What this demo is, and isn't

  • All patient names, member IDs, DOBs, and encounter records are synthetic. CPT/HCPCS codes are real WPC values; X12 271 segment shapes are real. The data behind every code and segment is fictional; no PHI, no real claims, no real eligibility responses.
  • The encounter risk predictor is the headline AI surface, but its outputs are pre-computed in the synthetic dataset. A production deployment would call a gradient-boosted classifier or a fine-tuned distilbert with features like payer + CPT + POS + auth-status + eligibility-staleness + historical denial rate per payer/CPT pair. The per-pattern confidence shape, the ranked top-5 structure, and the feature-attribution reasoning are modeled on what that classifier would return — not narrated text dressed up to look like a model output.
  • The eligibility interpreter mirrors how production X12 271 parsers behave: it has to handle messy responses with missing or contradictory fields, output per-field confidence, and produce a narrative summary that a rep can read in seconds. The interpretations here are pre-computed for demo determinism; production would call a managed service (Comprehend Medical, a custom Bedrock model) or an in-house fine-tuned LLM with the same output shape.
  • The QA classifier is modeled on rules+ML hybrid outputs from real RCM production deployments. Real classifiers combine regex-on-schema rule packs (modifier-required, demographic-match fuzzy threshold, payer-ID format) with a learned classifier for ambiguous cases. The output shape — field_path + issue_type + severity + current_value + suggested_value + confidence + rationale — is what a production deployment would emit, so the frontend doesn't change when the backend is swapped from baked outputs to live inference.
  • Risk pattern severity weights and baseline rates are illustrative, not benchmarked. Real organizations would learn these from their own historical denial data per payer / per service line. The pattern library structure here is the contract that the rest of the system builds against; the numbers inside are placeholders for the values a real deployment would compute from its own data.
  • Economics assumes a mid-size health system at 100K monthly claims with a 5-8% denial rate. Real organizations vary widely. The 10-20x cost ratio between front-end correction and downstream appeal is the durable claim — driven by who touches the work (scheduler vs. specialist) and how many payer rail cycles are involved (zero vs. multiple). The absolute dollars should be calibrated to the specific organization.

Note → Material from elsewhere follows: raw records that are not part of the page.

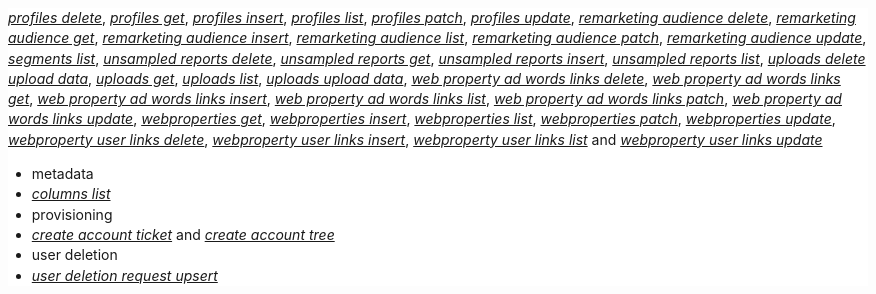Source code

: [*profiles delete*](https://docs.rs/google-analytics3/7.0.0+20190807/google_analytics3/api::ManagementProfileDeleteCall), [*profiles get*](https://docs.rs/google-analytics3/7.0.0+20190807/google_analytics3/api::ManagementProfileGetCall), [*profiles insert*](https://docs.rs/google-analytics3/7.0.0+20190807/google_analytics3/api::ManagementProfileInsertCall), [*profiles list*](https://docs.rs/google-analytics3/7.0.0+20190807/google_analytics3/api::ManagementProfileListCall), [*profiles patch*](https://docs.rs/google-analytics3/7.0.0+20190807/google_analytics3/api::ManagementProfilePatchCall), [*profiles update*](https://docs.rs/google-analytics3/7.0.0+20190807/google_analytics3/api::ManagementProfileUpdateCall), [*remarketing audience delete*](https://docs.rs/google-analytics3/7.0.0+20190807/google_analytics3/api::ManagementRemarketingAudienceDeleteCall), [*remarketing audience get*](https://docs.rs/google-analytics3/7.0.0+20190807/google_analytics3/api::ManagementRemarketingAudienceGetCall), [*remarketing audience insert*](https://docs.rs/google-analytics3/7.0.0+20190807/google_analytics3/api::ManagementRemarketingAudienceInsertCall), [*remarketing audience list*](https://docs.rs/google-analytics3/7.0.0+20190807/google_analytics3/api::ManagementRemarketingAudienceListCall), [*remarketing audience patch*](https://docs.rs/google-analytics3/7.0.0+20190807/google_analytics3/api::ManagementRemarketingAudiencePatchCall), [*remarketing audience update*](https://docs.rs/google-analytics3/7.0.0+20190807/google_analytics3/api::ManagementRemarketingAudienceUpdateCall), [*segments list*](https://docs.rs/google-analytics3/7.0.0+20190807/google_analytics3/api::ManagementSegmentListCall), [*unsampled reports delete*](https://docs.rs/google-analytics3/7.0.0+20190807/google_analytics3/api::ManagementUnsampledReportDeleteCall), [*unsampled reports get*](https://docs.rs/google-analytics3/7.0.0+20190807/google_analytics3/api::ManagementUnsampledReportGetCall), [*unsampled reports insert*](https://docs.rs/google-analytics3/7.0.0+20190807/google_analytics3/api::ManagementUnsampledReportInsertCall), [*unsampled reports list*](https://docs.rs/google-analytics3/7.0.0+20190807/google_analytics3/api::ManagementUnsampledReportListCall), [*uploads delete upload data*](https://docs.rs/google-analytics3/7.0.0+20190807/google_analytics3/api::ManagementUploadDeleteUploadDataCall), [*uploads get*](https://docs.rs/google-analytics3/7.0.0+20190807/google_analytics3/api::ManagementUploadGetCall), [*uploads list*](https://docs.rs/google-analytics3/7.0.0+20190807/google_analytics3/api::ManagementUploadListCall), [*uploads upload data*](https://docs.rs/google-analytics3/7.0.0+20190807/google_analytics3/api::ManagementUploadUploadDataCall), [*web property ad words links delete*](https://docs.rs/google-analytics3/7.0.0+20190807/google_analytics3/api::ManagementWebPropertyAdWordsLinkDeleteCall), [*web property ad words links get*](https://docs.rs/google-analytics3/7.0.0+20190807/google_analytics3/api::ManagementWebPropertyAdWordsLinkGetCall), [*web property ad words links insert*](https://docs.rs/google-analytics3/7.0.0+20190807/google_analytics3/api::ManagementWebPropertyAdWordsLinkInsertCall), [*web property ad words links list*](https://docs.rs/google-analytics3/7.0.0+20190807/google_analytics3/api::ManagementWebPropertyAdWordsLinkListCall), [*web property ad words links patch*](https://docs.rs/google-analytics3/7.0.0+20190807/google_analytics3/api::ManagementWebPropertyAdWordsLinkPatchCall), [*web property ad words links update*](https://docs.rs/google-analytics3/7.0.0+20190807/google_analytics3/api::ManagementWebPropertyAdWordsLinkUpdateCall), [*webproperties get*](https://docs.rs/google-analytics3/7.0.0+20190807/google_analytics3/api::ManagementWebpropertyGetCall), [*webproperties insert*](https://docs.rs/google-analytics3/7.0.0+20190807/google_analytics3/api::ManagementWebpropertyInsertCall), [*webproperties list*](https://docs.rs/google-analytics3/7.0.0+20190807/google_analytics3/api::ManagementWebpropertyListCall), [*webproperties patch*](https://docs.rs/google-analytics3/7.0.0+20190807/google_analytics3/api::ManagementWebpropertyPatchCall), [*webproperties update*](https://docs.rs/google-analytics3/7.0.0+20190807/google_analytics3/api::ManagementWebpropertyUpdateCall), [*webproperty user links delete*](https://docs.rs/google-analytics3/7.0.0+20190807/google_analytics3/api::ManagementWebpropertyUserLinkDeleteCall), [*webproperty user links insert*](https://docs.rs/google-analytics3/7.0.0+20190807/google_analytics3/api::ManagementWebpropertyUserLinkInsertCall), [*webproperty user links list*](https://docs.rs/google-analytics3/7.0.0+20190807/google_analytics3/api::ManagementWebpropertyUserLinkListCall) and [*webproperty user links update*](https://docs.rs/google-analytics3/7.0.0+20190807/google_analytics3/api::ManagementWebpropertyUserLinkUpdateCall)
* metadata
 * [*columns list*](https://docs.rs/google-analytics3/7.0.0+20190807/google_analytics3/api::MetadataColumnListCall)
* provisioning
 * [*create account ticket*](https://docs.rs/google-analytics3/7.0.0+20190807/google_analytics3/api::ProvisioningCreateAccountTicketCall) and [*create account tree*](https://docs.rs/google-analytics3/7.0.0+20190807/google_analytics3/api::ProvisioningCreateAccountTreeCall)
* user deletion
 * [*user deletion request upsert*](https://docs.rs/google-analytics3/7.0.0+20190807/google_analytics3/api::UserDeletionUserDeletionRequestUpsertCall)
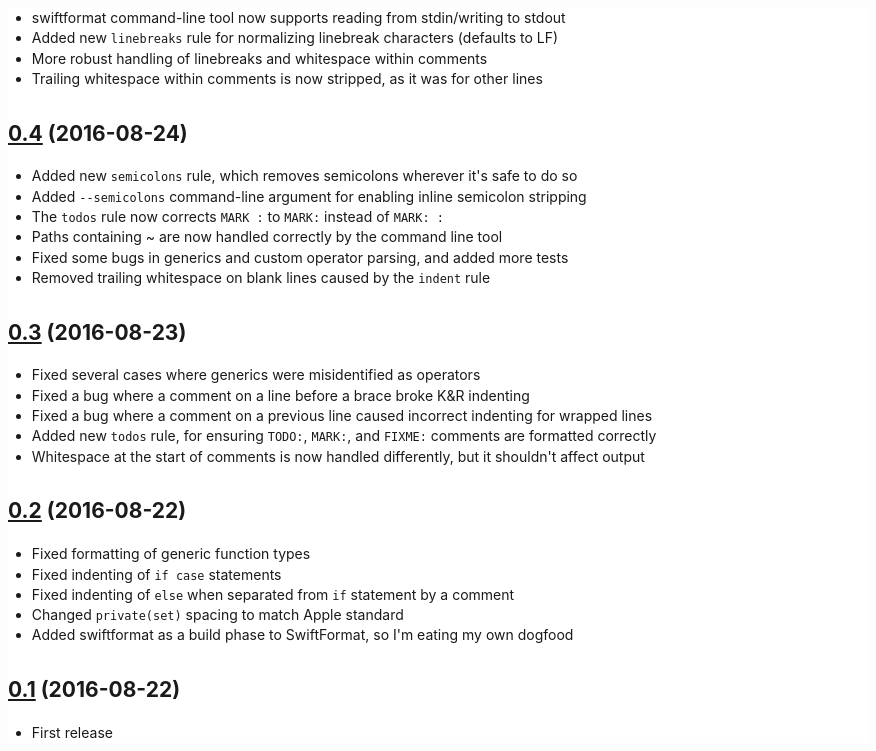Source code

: - swiftformat command-line tool now supports reading from stdin/writing to stdout
- Added new `linebreaks` rule for normalizing linebreak characters (defaults to LF)
- More robust handling of linebreaks and whitespace within comments
- Trailing whitespace within comments is now stripped, as it was for other lines

## [0.4](https://github.com/nicklockwood/SwiftFormat/releases/tag/0.4) (2016-08-24)

- Added new `semicolons` rule, which removes semicolons wherever it's safe to do so
- Added `--semicolons` command-line argument for enabling inline semicolon stripping
- The `todos` rule now corrects `MARK :` to `MARK:` instead of `MARK: :`
- Paths containing ~ are now handled correctly by the command line tool
- Fixed some bugs in generics and custom operator parsing, and added more tests
- Removed trailing whitespace on blank lines caused by the `indent` rule

## [0.3](https://github.com/nicklockwood/SwiftFormat/releases/tag/0.3) (2016-08-23)

- Fixed several cases where generics were misidentified as operators
- Fixed a bug where a comment on a line before a brace broke K&R indenting
- Fixed a bug where a comment on a previous line caused incorrect indenting for wrapped lines
- Added new `todos` rule, for ensuring `TODO:`, `MARK:`, and `FIXME:` comments are formatted correctly
- Whitespace at the start of comments is now handled differently, but it shouldn't affect output

## [0.2](https://github.com/nicklockwood/SwiftFormat/releases/tag/0.2) (2016-08-22)

- Fixed formatting of generic function types
- Fixed indenting of `if case` statements
- Fixed indenting of `else` when separated from `if` statement by a comment
- Changed `private(set)` spacing to match Apple standard
- Added swiftformat as a build phase to SwiftFormat, so I'm eating my own dogfood

## [0.1](https://github.com/nicklockwood/SwiftFormat/releases/tag/0.1) (2016-08-22)

- First release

  • Risk patterns link to taxonomy nodes from the denial-spine demo, but the linkage is illustrative. In a real deployment the taxonomy is shared infrastructure; here it's referenced as plain IDs to show the conceptual coupling without requiring the demos to share runtime state.
  • The intercept rate metric (32% in this dataset) is a function of how many encounters were seeded with risks. In a real deployment the intercept rate is the share of encounters where the predictor surfaces at least one preventable issue — it would land lower if the underlying patient population is mostly clean, higher if the payer mix is more complex.